Wednesday, April 24, 2024

A New York nonprofit called Families for Excellent Schools poured $13.6 million into a Massachusetts charter school ballot question last year. (Photo: Families for Excellent Schools)

With recent ballot questions about charter schools and recreational marijuana in mind, state Rep. Jonathan Hecht is proposing legislation that might counter “deep pocketed” special interest groups with too much sway over how referenda appear before voters.

Hecht

“This is about informing people,” said Hecht, a Watertown Democrat who represents Cambridge in the 29th Middlesex District. “People don’t feel like they are getting enough information.”

The bill to establish a “Citizen’s Review Commission,” which Hecht presented with state Rep. Bradford Hill, an Ipswich Republican, would require that with every existing ballot measure, a panel of roughly 18 to 24 Massachusetts residents of voting age would deliberate a question and issue a resulting statement to the general public describing its pros and cons.
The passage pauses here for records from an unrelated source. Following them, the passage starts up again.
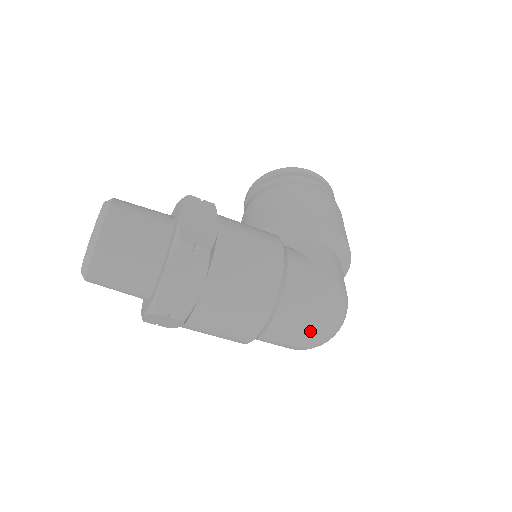
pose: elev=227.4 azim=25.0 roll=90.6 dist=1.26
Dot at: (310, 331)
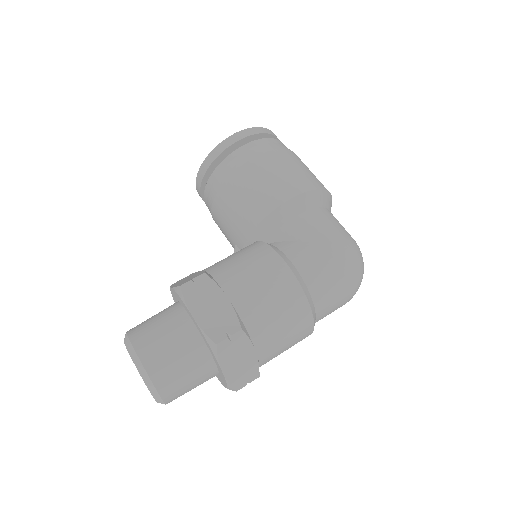
Dot at: (347, 296)
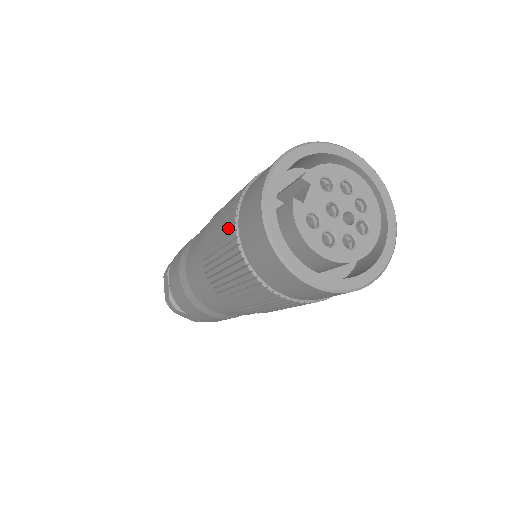
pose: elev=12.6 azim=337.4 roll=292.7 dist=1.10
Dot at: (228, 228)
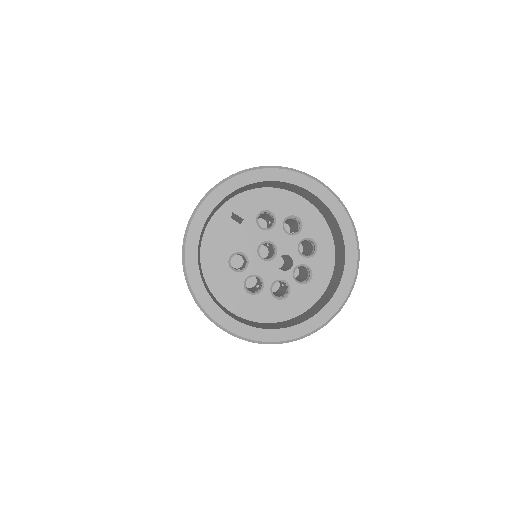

This would be done through the Citizen’s Initiative Review System – essentially a focus group – that Hecht says will cost $150,000 to $200,000 to implement for each ballot question. “We anticipate starting out with one ballot question in each state election. So that’s $150,000 to $200,000 every other year,” he said.

If the bill passes, the Citizen’s Initiative Review commission will be established through the executive branch and consist of seven commissioners, each appointed by a different government official – for instance, the governor will appoint the chair and the Senate president will appoint a commissioner as well.

Hecht said, “The idea of the CIR is to provide a nonpartisan, citizen source of information.” The panel’s statements would serve to counter the biased and often confusing onslaught of information provided to voters by the campaigns of heavily funded interest groups, such as those backing the legalization of recreational marijuana and charter schools last year. The resulting “citizen’s statement” would be included in voter information guides sent out to the public.

“The way information about marijuana was getting to the voters is through people who have a lot of money,” Hecht said in reference to Question 4, which led to the legalization of recreational marijuana in Massachusetts.

The review concept originated in Oregon and has been used in that state’s elections since 2011. Last August, Hecht’s office partnered with Tufts University’s Tisch College of Civic Life – which pioneered the program in Oregon – and tested the system on the marijuana ballot question with a panel of 20 state residents statistically sampled from a pool of roughly 10,000 randomly selected individuals of voting age.

The results of the pilot project, posted on cirmass2016.org, provide lucid, prioritized key findings – the most salient points supporting and opposing the question and a set of “basic value stakes” to accompany the most salient support or opposition statements. For instance, “safety, responsibility, justice, fairness and freedom” were the basic value statements associated with supporters of legalized pot; the core values of those opposed were “safety, responsibility and public health.”